▶ TRY IT: The word to find is "Rendered". Copy each line of the material that contains it.

*****

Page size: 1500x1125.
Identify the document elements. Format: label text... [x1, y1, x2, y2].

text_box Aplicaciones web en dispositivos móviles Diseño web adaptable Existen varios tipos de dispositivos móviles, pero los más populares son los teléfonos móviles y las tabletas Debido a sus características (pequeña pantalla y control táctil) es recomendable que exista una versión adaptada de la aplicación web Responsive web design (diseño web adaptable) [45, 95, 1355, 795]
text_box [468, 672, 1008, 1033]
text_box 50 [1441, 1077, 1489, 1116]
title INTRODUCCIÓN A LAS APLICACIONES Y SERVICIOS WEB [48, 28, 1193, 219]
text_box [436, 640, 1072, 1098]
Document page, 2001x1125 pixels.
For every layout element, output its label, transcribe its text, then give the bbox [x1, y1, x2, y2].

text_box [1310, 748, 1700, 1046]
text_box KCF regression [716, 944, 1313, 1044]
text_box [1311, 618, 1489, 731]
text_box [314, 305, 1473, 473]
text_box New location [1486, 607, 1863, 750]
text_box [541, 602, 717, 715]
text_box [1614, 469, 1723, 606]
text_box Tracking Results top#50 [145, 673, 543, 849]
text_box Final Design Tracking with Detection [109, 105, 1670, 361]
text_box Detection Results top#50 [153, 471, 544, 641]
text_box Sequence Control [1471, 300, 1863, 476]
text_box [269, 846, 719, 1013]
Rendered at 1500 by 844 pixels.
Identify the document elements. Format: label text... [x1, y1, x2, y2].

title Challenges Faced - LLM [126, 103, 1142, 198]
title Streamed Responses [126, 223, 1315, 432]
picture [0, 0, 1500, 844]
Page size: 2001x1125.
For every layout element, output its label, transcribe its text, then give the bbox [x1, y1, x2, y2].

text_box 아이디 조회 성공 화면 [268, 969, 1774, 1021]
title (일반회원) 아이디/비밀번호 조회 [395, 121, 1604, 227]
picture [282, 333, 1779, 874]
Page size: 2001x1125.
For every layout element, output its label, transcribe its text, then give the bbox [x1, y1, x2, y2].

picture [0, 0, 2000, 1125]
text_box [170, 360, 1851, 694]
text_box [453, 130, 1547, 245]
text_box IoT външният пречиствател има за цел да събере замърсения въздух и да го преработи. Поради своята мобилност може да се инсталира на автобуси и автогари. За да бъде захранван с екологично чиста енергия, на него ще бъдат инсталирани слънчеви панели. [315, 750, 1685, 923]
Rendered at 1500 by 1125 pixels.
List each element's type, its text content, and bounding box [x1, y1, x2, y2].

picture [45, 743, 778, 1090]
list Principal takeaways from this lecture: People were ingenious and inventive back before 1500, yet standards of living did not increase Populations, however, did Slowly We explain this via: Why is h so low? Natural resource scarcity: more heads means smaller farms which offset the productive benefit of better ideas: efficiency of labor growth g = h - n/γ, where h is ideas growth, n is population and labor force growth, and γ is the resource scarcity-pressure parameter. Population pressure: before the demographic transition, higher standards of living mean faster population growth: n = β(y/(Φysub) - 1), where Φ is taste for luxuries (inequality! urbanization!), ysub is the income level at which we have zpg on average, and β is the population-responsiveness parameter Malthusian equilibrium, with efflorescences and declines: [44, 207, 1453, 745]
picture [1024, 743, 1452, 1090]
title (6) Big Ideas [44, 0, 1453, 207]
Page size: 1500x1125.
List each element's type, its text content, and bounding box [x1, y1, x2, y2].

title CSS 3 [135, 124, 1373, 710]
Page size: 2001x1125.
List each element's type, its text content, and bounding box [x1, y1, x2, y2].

*****

▶ RESPONSE TO THE EXERCISE:
Rendered at 1500 by 844 pixels.
Rendered at 1500 by 1125 pixels.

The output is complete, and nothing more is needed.